▸ Exercise data
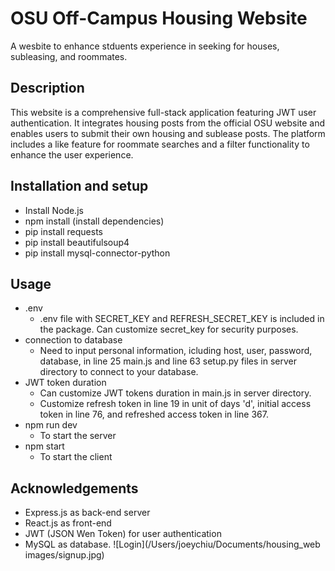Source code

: # OSU Off-Campus Housing Website
A wesbite to enhance stduents experience in seeking for houses, subleasing, and roommates.
## Description
This website is a comprehensive full-stack application featuring JWT user authentication. It integrates housing posts from the official OSU website and enables users to submit their own housing and sublease posts. The platform includes a like feature for roommate searches and a filter functionality to enhance the user experience.
## Installation and setup
- Install Node.js
- npm install (install dependencies)
- pip install requests
- pip install beautifulsoup4
- pip install mysql-connector-python

## Usage
- .env 
  - .env file with SECRET_KEY and REFRESH_SECRET_KEY is included in the package. Can customize secret_key for security purposes.
- connection to database
  - Need to input personal information, icluding host, user, password, database, in line 25 main.js and line 63 setup.py files in server directory to connect to your database.
- JWT token duration
  - Can customize JWT tokens duration in main.js in server directory.
  - Customize refresh token in line 19 in unit of days 'd', initial access token in line 76, and refreshed access token in line 367.
- npm run dev
  - To start the server 
- npm start
  - To start the client
## Acknowledgements
- Express.js as back-end server
- React.js as front-end
- JWT (JSON Wen Token) for user authentication
- MySQL as database.
![Login](/Users/joeychiu/Documents/housing_web images/signup.jpg)

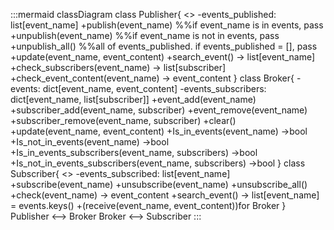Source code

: :::mermaid
classDiagram
    class Publisher{
        <<abstract>>
        -events_published: list[event_name]
        +publish(event_name) %%if event_name is in events, pass
        +unpublish(event_name) %%if event_name is not in events, pass
        +unpublish_all() %%all of events_published. if events_published = [], pass
        +update(event_name, event_content)
        +search_event() -> list[event_name]
        +check_subscribers(event_name) -> list[subscriber]
        +check_event_content(event_name) -> event_content
    }
    class Broker{
        -events: dict[event_name, event_content]
        -events_subscribers: dict[event_name, list[subscriber]]
        +event_add(event_name)
        +subscriber_add(event_name, subscriber)
        +event_remove(event_name)
        +subscriber_remove(event_name, subscriber)
        +clear()
        +update(event_name, event_content)
        +Is_in_events(event_name) ->bool
        +Is_not_in_events(event_name) ->bool
        +Is_in_events_subscribers(event_name, subscribers) ->bool
        +Is_not_in_events_subscribers(event_name, subscribers) ->bool
    }
    class Subscriber{
        <<abstract>>
        -events_subscribed: list[event_name]
        +subscribe(event_name)
        +unsubscribe(event_name)
        +unsubscribe_all()
        +check(event_name) -> event_content
        +search_event() -> list[event_name] = events.keys()
        +(receive(event_name, event_content))for Broker
    }
    Publisher <--> Broker
    Broker <--> Subscriber
:::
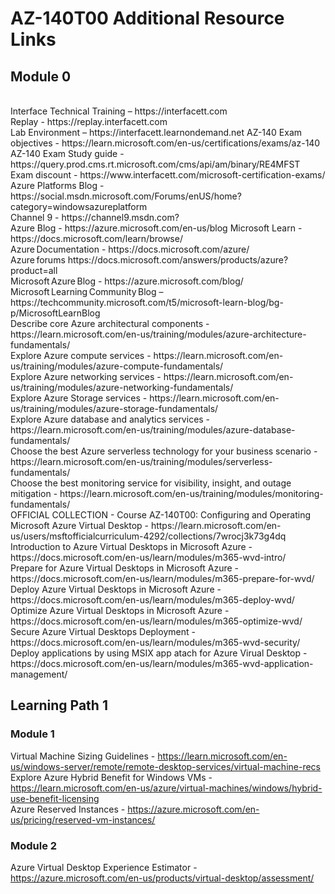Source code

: # AZ-140T00 Additional Resource Links <br>

## Module 0 
<br>
Interface Technical Training – https://interfacett.com<br>
Replay - https://replay.interfacett.com<br>
Lab Environment – https://interfacett.learnondemand.net
AZ-140 Exam objectives - https://learn.microsoft.com/en-us/certifications/exams/az-140<br>
AZ-140 Exam Study guide - https://query.prod.cms.rt.microsoft.com/cms/api/am/binary/RE4MFST<br>
Exam discount - https://www.interfacett.com/microsoft-certification-exams/<br>
Azure Platforms Blog - https://social.msdn.microsoft.com/Forums/enUS/home?category=windowsazureplatform <br>
Channel 9 - https://channel9.msdn.com? <br>
Azure Blog - https://azure.microsoft.com/en-us/blog 
Microsoft Learn - https://docs.microsoft.com/learn/browse/ <br>
Azure Documentation - https://docs.microsoft.com/azure/  <br>
Azure forums https://docs.microsoft.com/answers/products/azure?product=all  <br>
Microsoft Azure Blog - https://azure.microsoft.com/blog/  <br>
Microsoft Learning Community Blog – https://techcommunity.microsoft.com/t5/microsoft-learn-blog/bg-p/MicrosoftLearnBlog  <br>
Describe core Azure architectural components - https://learn.microsoft.com/en-us/training/modules/azure-architecture-fundamentals/ <br>
Explore Azure compute services - https://learn.microsoft.com/en-us/training/modules/azure-compute-fundamentals/ <br>
Explore Azure networking services - https://learn.microsoft.com/en-us/training/modules/azure-networking-fundamentals/ <br>
Explore Azure Storage services - https://learn.microsoft.com/en-us/training/modules/azure-storage-fundamentals/ <br>
Explore Azure database and analytics services - https://learn.microsoft.com/en-us/training/modules/azure-database-fundamentals/ <br>
Choose the best Azure serverless technology for your business scenario - https://learn.microsoft.com/en-us/training/modules/serverless-fundamentals/ <br>
Choose the best monitoring service for visibility, insight, and outage mitigation - https://learn.microsoft.com/en-us/training/modules/monitoring-fundamentals/ <br>
OFFICIAL COLLECTION - Course AZ-140T00: Configuring and Operating Microsoft Azure Virtual Desktop - https://learn.microsoft.com/en-us/users/msftofficialcurriculum-4292/collections/7wrocj3k73g4dq <br>
Introduction to Azure Virtual Desktops in Microsoft Azure - https://docs.microsoft.com/en-us/learn/modules/m365-wvd-intro/ <br>
Prepare for Azure Virtual Desktops in Microsoft Azure - https://docs.microsoft.com/en-us/learn/modules/m365-prepare-for-wvd/ <br>
Deploy Azure Virtual Desktops in Microsoft Azure - https://docs.microsoft.com/en-us/learn/modules/m365-deploy-wvd/ <br>
Optimize Azure Virtual Desktops in Microsoft Azure - https://docs.microsoft.com/en-us/learn/modules/m365-optimize-wvd/ <br>
Secure Azure Virtual Desktops Deployment - https://docs.microsoft.com/en-us/learn/modules/m365-wvd-security/ <br>
Deploy applications by using MSIX app atach for Azure Virual Desktop - https://docs.microsoft.com/en-us/learn/modules/m365-wvd-application-management/ <br>

## Learning Path 1 <br>

### Module 1 <br>

Virtual Machine Sizing Guidelines - https://learn.microsoft.com/en-us/windows-server/remote/remote-desktop-services/virtual-machine-recs <br>
Explore Azure Hybrid Benefit for Windows VMs - https://learn.microsoft.com/en-us/azure/virtual-machines/windows/hybrid-use-benefit-licensing <br>
Azure Reserved Instances - https://azure.microsoft.com/en-us/pricing/reserved-vm-instances/ <br>

### Module 2 <br>

Azure Virtual Desktop Experience Estimator - https://azure.microsoft.com/en-us/products/virtual-desktop/assessment/ <br>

▸ Try it
Leave out the pictures and return the rest of the records exactly.

▸ Exercise answer
Source code

: # OSU Off-Campus Housing Website
A wesbite to enhance stduents experience in seeking for houses, subleasing, and roommates.
## Description
This website is a comprehensive full-stack application featuring JWT user authentication. It integrates housing posts from the official OSU website and enables users to submit their own housing and sublease posts. The platform includes a like feature for roommate searches and a filter functionality to enhance the user experience.
## Installation and setup
- Install Node.js
- npm install (install dependencies)
- pip install requests
- pip install beautifulsoup4
- pip install mysql-connector-python

## Usage
- .env 
  - .env file with SECRET_KEY and REFRESH_SECRET_KEY is included in the package. Can customize secret_key for security purposes.
- connection to database
  - Need to input personal information, icluding host, user, password, database, in line 25 main.js and line 63 setup.py files in server directory to connect to your database.
- JWT token duration
  - Can customize JWT tokens duration in main.js in server directory.
  - Customize refresh token in line 19 in unit of days 'd', initial access token in line 76, and refreshed access token in line 367.
- npm run dev
  - To start the server 
- npm start
  - To start the client
## Acknowledgements
- Express.js as back-end server
- React.js as front-end
- JWT (JSON Wen Token) for user authentication
- MySQL as database.
![Login](/Users/joeychiu/Documents/housing_web images/signup.jpg)

Source code

: :::mermaid
classDiagram
    class Publisher{
        <<abstract>>
        -events_published: list[event_name]
        +publish(event_name) %%if event_name is in events, pass
        +unpublish(event_name) %%if event_name is not in events, pass
        +unpublish_all() %%all of events_published. if events_published = [], pass
        +update(event_name, event_content)
        +search_event() -> list[event_name]
        +check_subscribers(event_name) -> list[subscriber]
        +check_event_content(event_name) -> event_content
    }
    class Broker{
        -events: dict[event_name, event_content]
        -events_subscribers: dict[event_name, list[subscriber]]
        +event_add(event_name)
        +subscriber_add(event_name, subscriber)
        +event_remove(event_name)
        +subscriber_remove(event_name, subscriber)
        +clear()
        +update(event_name, event_content)
        +Is_in_events(event_name) ->bool
        +Is_not_in_events(event_name) ->bool
        +Is_in_events_subscribers(event_name, subscribers) ->bool
        +Is_not_in_events_subscribers(event_name, subscribers) ->bool
    }
    class Subscriber{
        <<abstract>>
        -events_subscribed: list[event_name]
        +subscribe(event_name)
        +unsubscribe(event_name)
        +unsubscribe_all()
        +check(event_name) -> event_content
        +search_event() -> list[event_name] = events.keys()
        +(receive(event_name, event_content))for Broker
    }
    Publisher <--> Broker
    Broker <--> Subscriber
:::
Source code

: # AZ-140T00 Additional Resource Links <br>

## Module 0 
<br>
Interface Technical Training – https://interfacett.com<br>
Replay - https://replay.interfacett.com<br>
Lab Environment – https://interfacett.learnondemand.net
AZ-140 Exam objectives - https://learn.microsoft.com/en-us/certifications/exams/az-140<br>
AZ-140 Exam Study guide - https://query.prod.cms.rt.microsoft.com/cms/api/am/binary/RE4MFST<br>
Exam discount - https://www.interfacett.com/microsoft-certification-exams/<br>
Azure Platforms Blog - https://social.msdn.microsoft.com/Forums/enUS/home?category=windowsazureplatform <br>
Channel 9 - https://channel9.msdn.com? <br>
Azure Blog - https://azure.microsoft.com/en-us/blog 
Microsoft Learn - https://docs.microsoft.com/learn/browse/ <br>
Azure Documentation - https://docs.microsoft.com/azure/  <br>
Azure forums https://docs.microsoft.com/answers/products/azure?product=all  <br>
Microsoft Azure Blog - https://azure.microsoft.com/blog/  <br>
Microsoft Learning Community Blog – https://techcommunity.microsoft.com/t5/microsoft-learn-blog/bg-p/MicrosoftLearnBlog  <br>
Describe core Azure architectural components - https://learn.microsoft.com/en-us/training/modules/azure-architecture-fundamentals/ <br>
Explore Azure compute services - https://learn.microsoft.com/en-us/training/modules/azure-compute-fundamentals/ <br>
Explore Azure networking services - https://learn.microsoft.com/en-us/training/modules/azure-networking-fundamentals/ <br>
Explore Azure Storage services - https://learn.microsoft.com/en-us/training/modules/azure-storage-fundamentals/ <br>
Explore Azure database and analytics services - https://learn.microsoft.com/en-us/training/modules/azure-database-fundamentals/ <br>
Choose the best Azure serverless technology for your business scenario - https://learn.microsoft.com/en-us/training/modules/serverless-fundamentals/ <br>
Choose the best monitoring service for visibility, insight, and outage mitigation - https://learn.microsoft.com/en-us/training/modules/monitoring-fundamentals/ <br>
OFFICIAL COLLECTION - Course AZ-140T00: Configuring and Operating Microsoft Azure Virtual Desktop - https://learn.microsoft.com/en-us/users/msftofficialcurriculum-4292/collections/7wrocj3k73g4dq <br>
Introduction to Azure Virtual Desktops in Microsoft Azure - https://docs.microsoft.com/en-us/learn/modules/m365-wvd-intro/ <br>
Prepare for Azure Virtual Desktops in Microsoft Azure - https://docs.microsoft.com/en-us/learn/modules/m365-prepare-for-wvd/ <br>
Deploy Azure Virtual Desktops in Microsoft Azure - https://docs.microsoft.com/en-us/learn/modules/m365-deploy-wvd/ <br>
Optimize Azure Virtual Desktops in Microsoft Azure - https://docs.microsoft.com/en-us/learn/modules/m365-optimize-wvd/ <br>
Secure Azure Virtual Desktops Deployment - https://docs.microsoft.com/en-us/learn/modules/m365-wvd-security/ <br>
Deploy applications by using MSIX app atach for Azure Virual Desktop - https://docs.microsoft.com/en-us/learn/modules/m365-wvd-application-management/ <br>

## Learning Path 1 <br>

### Module 1 <br>

Virtual Machine Sizing Guidelines - https://learn.microsoft.com/en-us/windows-server/remote/remote-desktop-services/virtual-machine-recs <br>
Explore Azure Hybrid Benefit for Windows VMs - https://learn.microsoft.com/en-us/azure/virtual-machines/windows/hybrid-use-benefit-licensing <br>
Azure Reserved Instances - https://azure.microsoft.com/en-us/pricing/reserved-vm-instances/ <br>

### Module 2 <br>

Azure Virtual Desktop Experience Estimator - https://azure.microsoft.com/en-us/products/virtual-desktop/assessment/ <br>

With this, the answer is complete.